READING PASSAGE:
1

I have the following code in R:

named_list = list()
for (i in 1:5){
named_list[[i]] = function(one,two){c(one,two, i)}
}

However, when I call the function:

> named_list[[1]]("first", "second")
[1] "first"  "second" "5"

Is there a way to get this to work properly (to return "first", "second", "1") without using the apply functions? I have tried to use the force function as recommended in another thread, but I cannot get it to work.

Thanks.

Edit: For some clarification, I am looking to make a list of functions, each of which encloses the index of where that function is in that list. In particular, observe that

> named_list[[1]]("first", "second")
[1] "first"  "second" "5"

> named_list[[2]]("first", "second")
[1] "first"  "second" "5"

> named_list[[3]]("first", "second")
[1] "first"  "second" "5"

> named_list[[4]]("first", "second")
[1] "first"  "second" "5"

> named_list[[5]]("first", "second")
[1] "first"  "second" "5"

which is obviously not the desired behaviour. The problem is that looping i through 1 to 5, R sees the first 'i' indexing the named_list, but doesn't see the second 'i' which is inside the function I am trying to define.

I am aware that the following is a possible solution (although I do not know why it works):

named_list = lapply(1:5, function(i) function(one,two)(c(one,two,i)))

but I want to know if there is an alternative solution that uses the for loop.

Josh
  • 13
  • 3
  • Why is this "lazy evaluation"? Is there a reason you cannot define `named_list<-function(one,two,i=1)`; or perhaps `nl<-function(i){function(one,two)...}` and use `named_list(1)(one,two)`? I guess I don't understand (1) the intent of your list of functions; (2) your aversion to `*apply`; and (3) your aversion to a more classical function definition. – r2evans Feb 05 '18 at 05:58
  • Please see my edit, which I hope clarifies some of your questions. – Josh Feb 05 '18 at 11:55

2 Answers2

5

I think your problem is related to scope or namespace. Namely, when in a function and a variable is referenced that has not been defined locally in that function, R starts searching in the parent "frame" (environment where its variables are defined); if not there, then it goes to the parent's parent frame (grand-parent frame?); etc. (One good read for this is Advanced R: Environments; an extra read might be the same book's chapter on Memory.)

RECORDED INFORMATION:
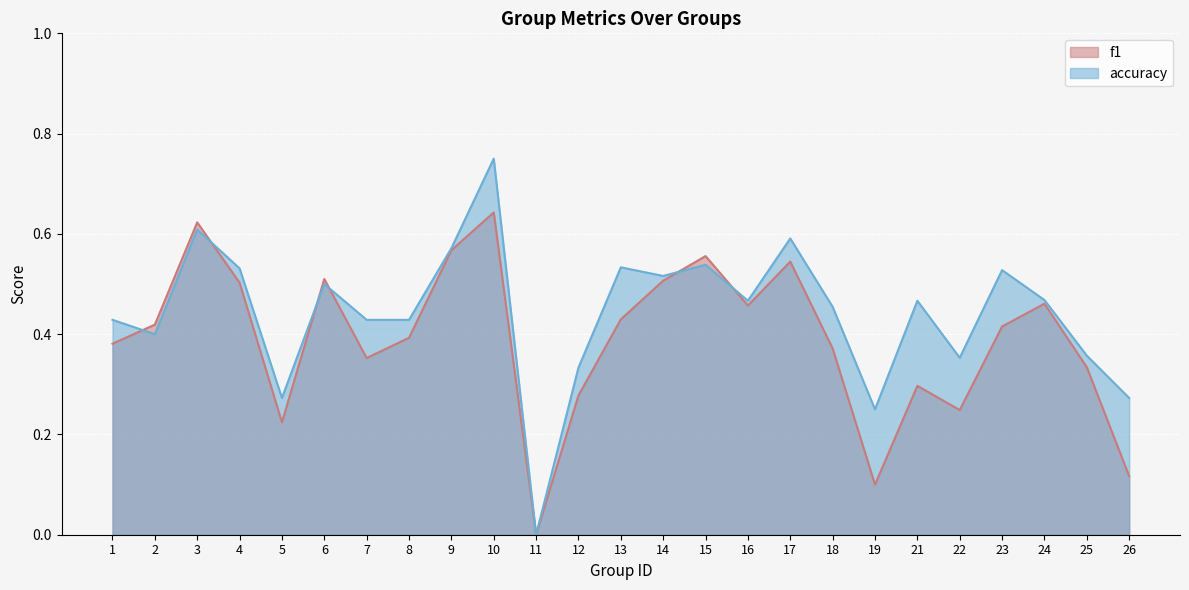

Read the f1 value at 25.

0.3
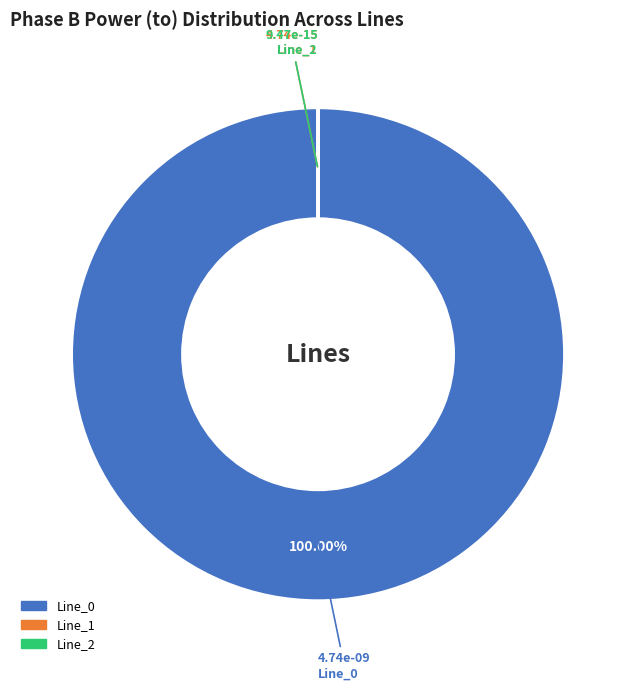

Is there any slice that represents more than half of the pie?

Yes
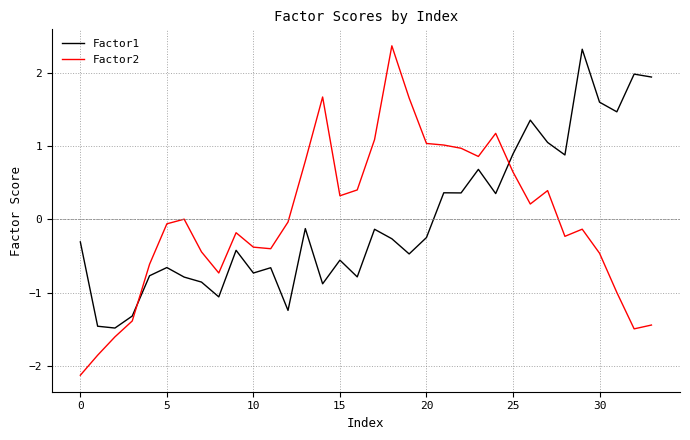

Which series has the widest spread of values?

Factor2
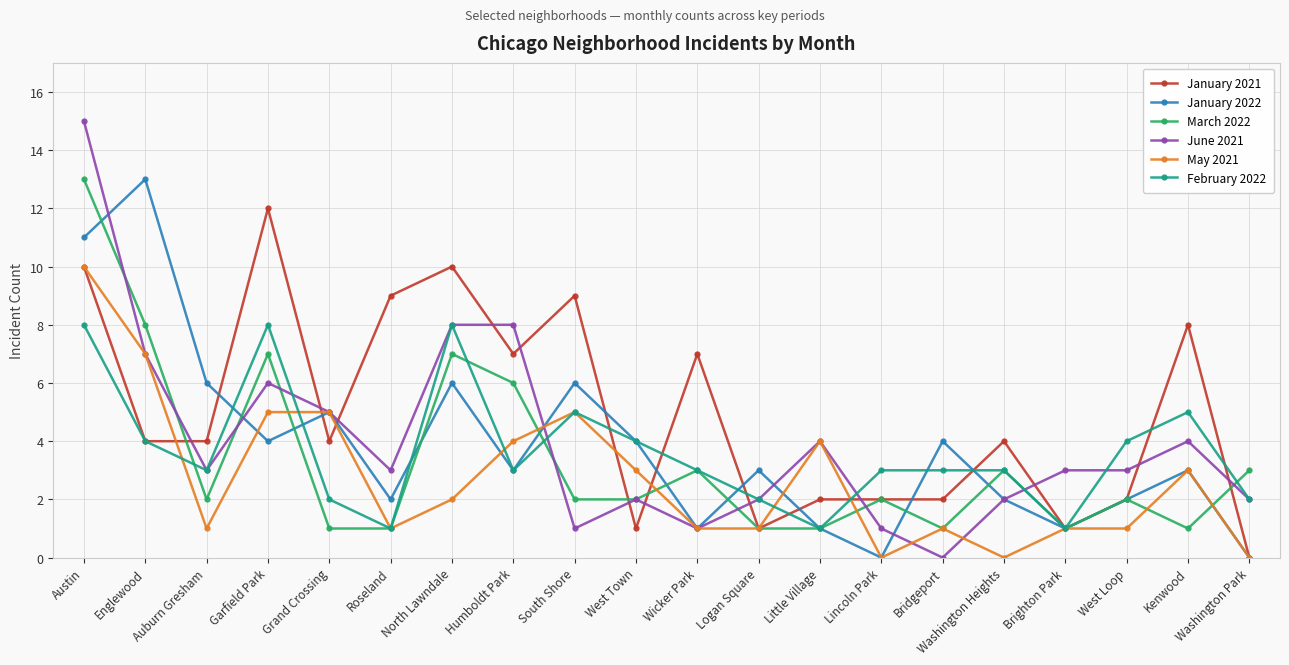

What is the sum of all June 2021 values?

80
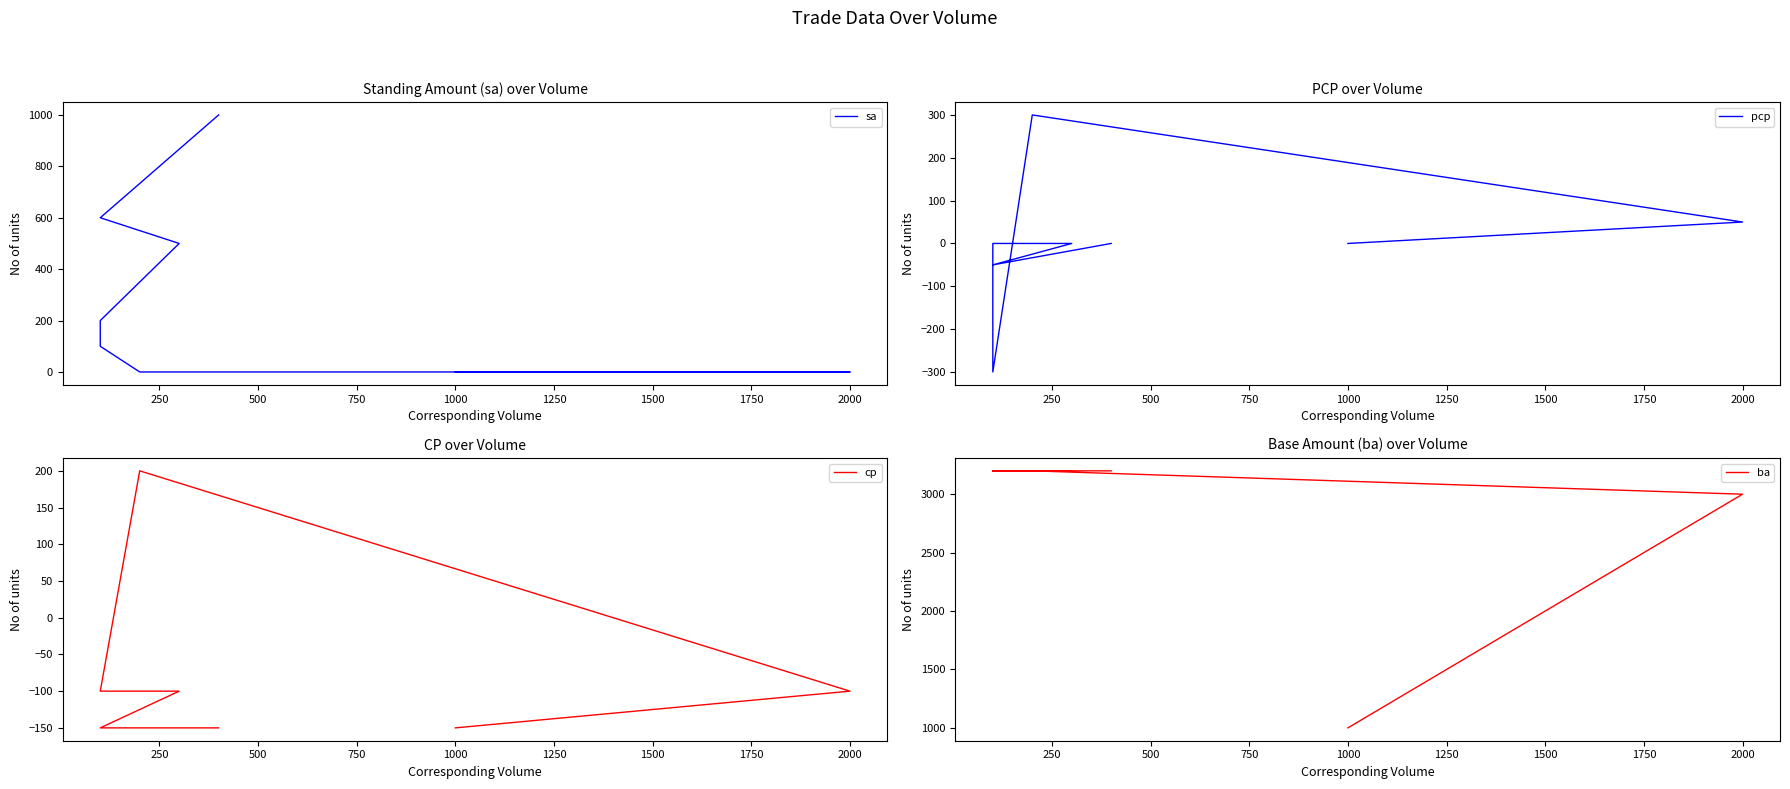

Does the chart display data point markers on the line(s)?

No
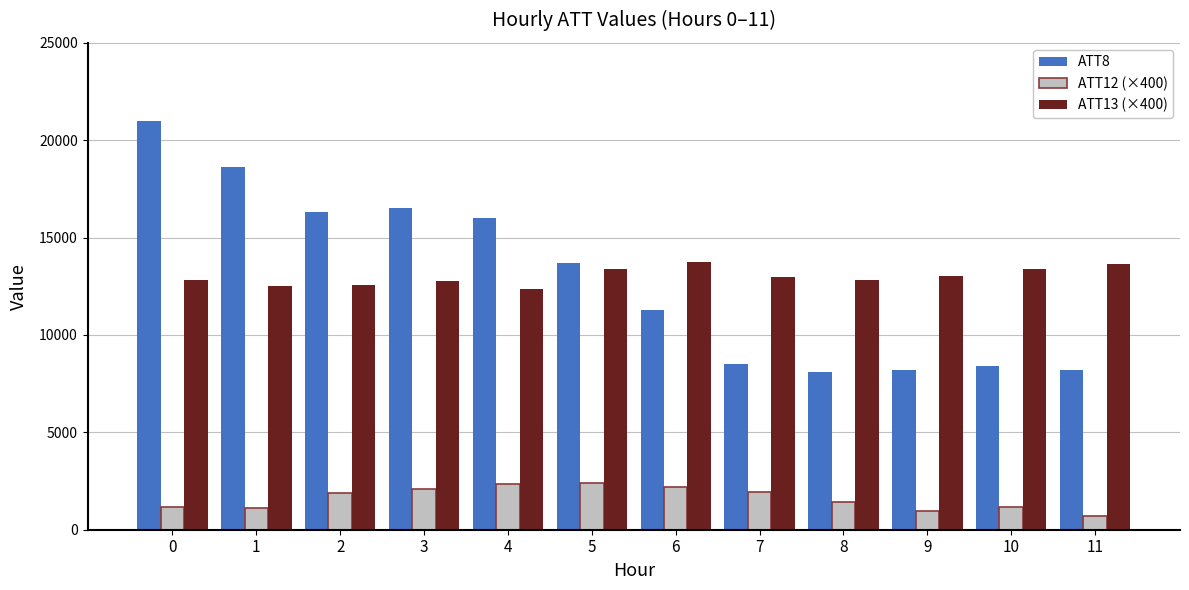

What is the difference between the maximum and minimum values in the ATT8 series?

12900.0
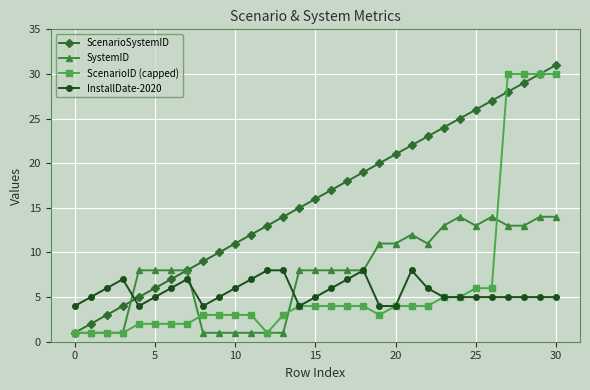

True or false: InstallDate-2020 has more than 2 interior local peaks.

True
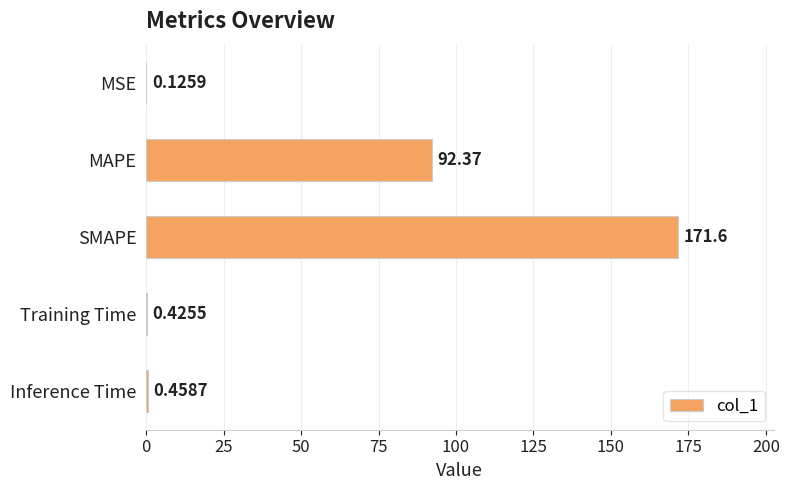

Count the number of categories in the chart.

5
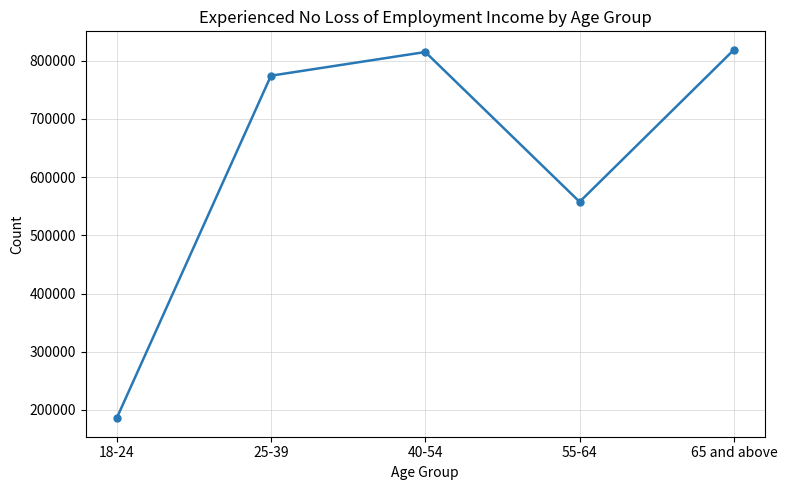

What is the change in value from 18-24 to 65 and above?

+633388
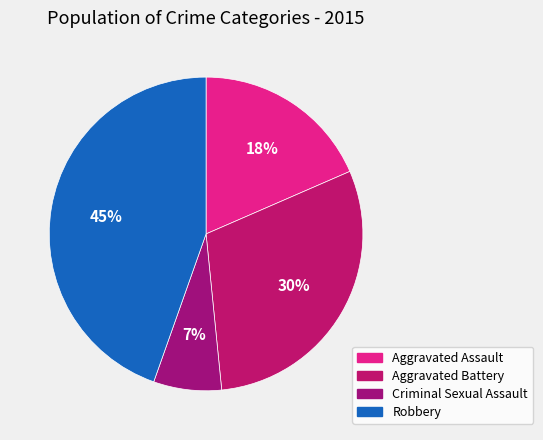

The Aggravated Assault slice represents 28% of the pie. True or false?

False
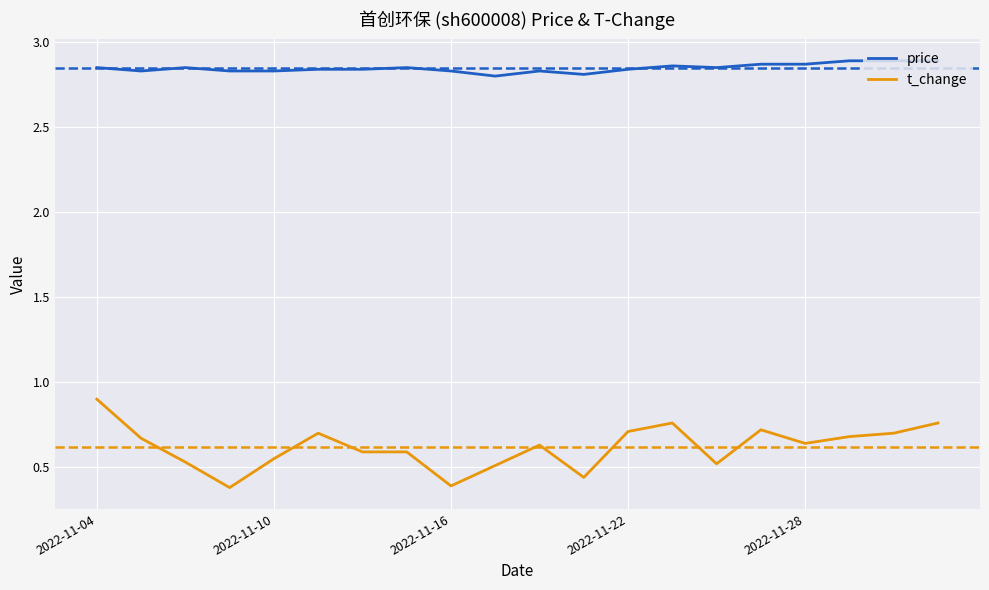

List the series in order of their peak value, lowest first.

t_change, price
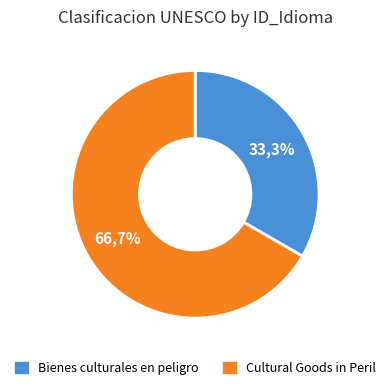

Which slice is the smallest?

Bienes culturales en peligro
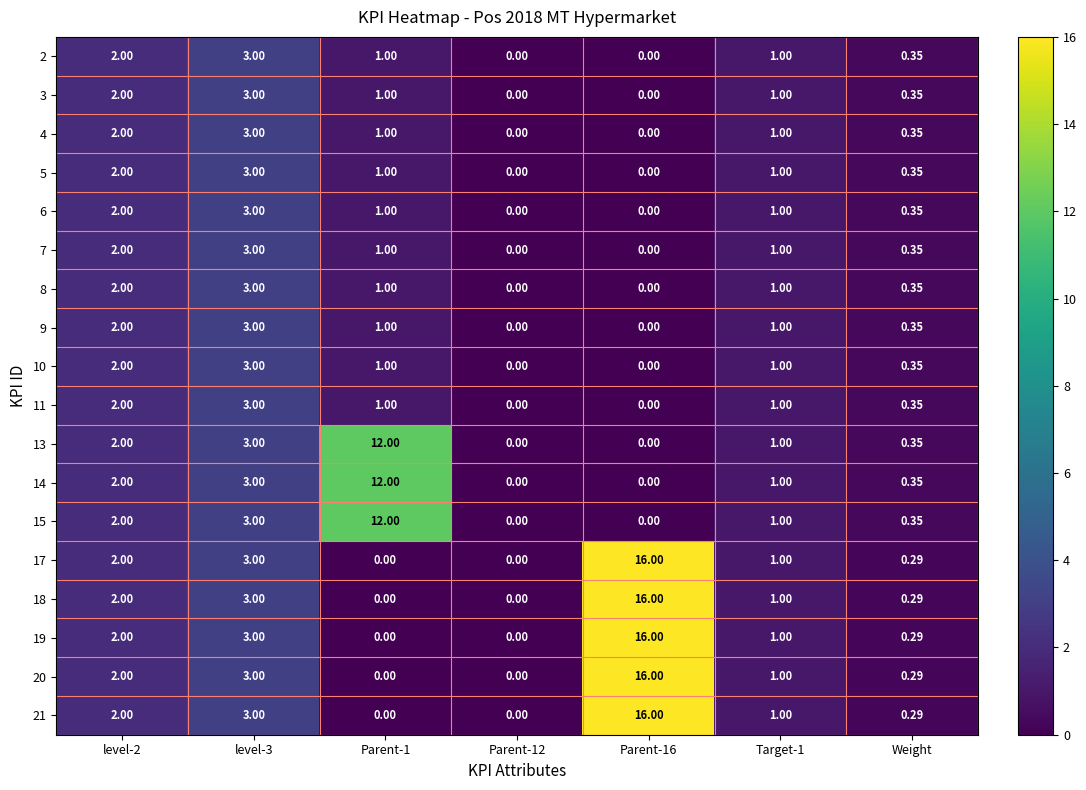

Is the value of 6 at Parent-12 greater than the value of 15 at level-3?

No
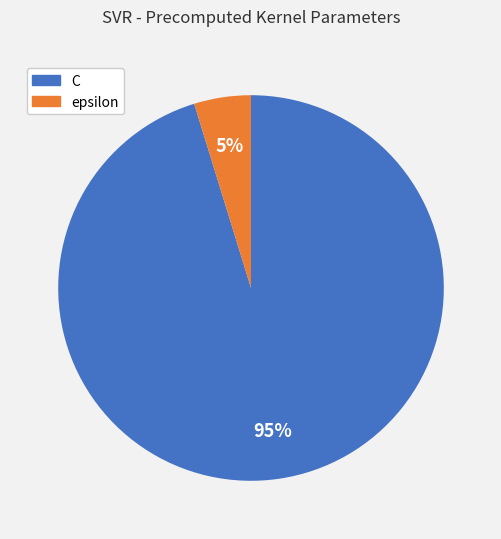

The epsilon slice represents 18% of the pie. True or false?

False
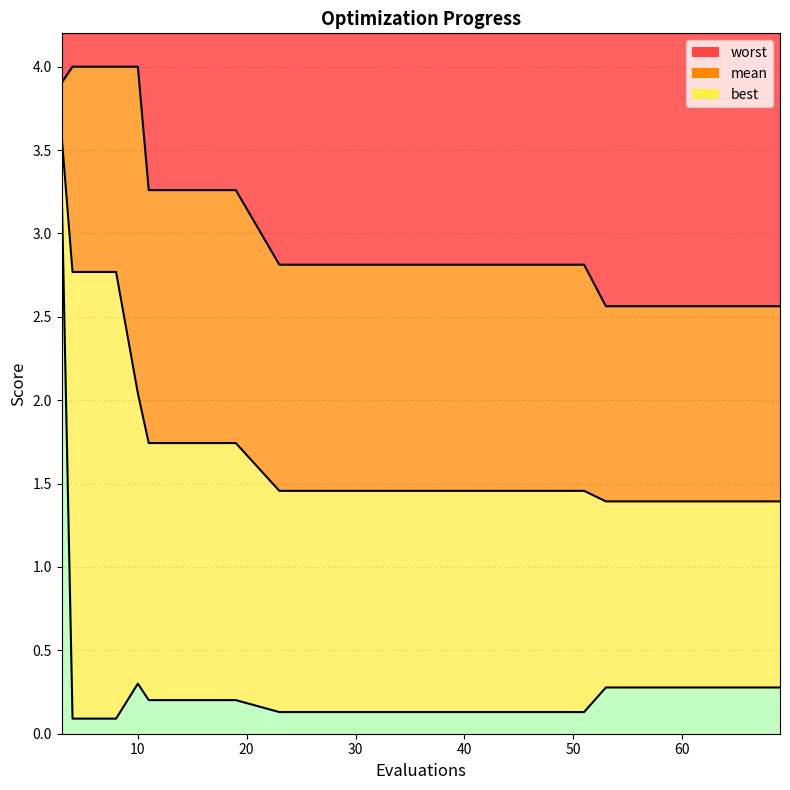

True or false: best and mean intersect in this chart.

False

PROBLEMS TO WORK ON:
1. Please transcribe the R forum thread, beginning at the words "However, when I" and stopping after "it to work.".
2. Decide whether each statement agrees with the R forum thread. Answer yes or no for each one, and quote the words of the thread that settle it.
(a) The asker knows of an lapply solution but does not understand why it works.
(b) The asker got the force function to solve the problem.
(c) The answer says that R looks in the parent frame for a variable not defined locally in a function.
The records were taken from a separate source and have no connection to the R forum thread.

EXPECTED RESPONSES:
1.
However, when I call the function:

> named_list[[1]]("first", "second")
[1] "first"  "second" "5"

Is there a way to get this to work properly (to return "first", "second", "1") without using the apply functions? I have tried to use the force function as recommended in another thread, but I cannot get it to work.

2.
(a) Yes: "I am aware that the following is a possible solution (although I do not know why it works)"
(b) No: "I have tried to use the force function as recommended in another thread, but I cannot get it to work."
(c) Yes: "when in a function and a variable is referenced that has not been defined locally in that function, R starts searching in the parent"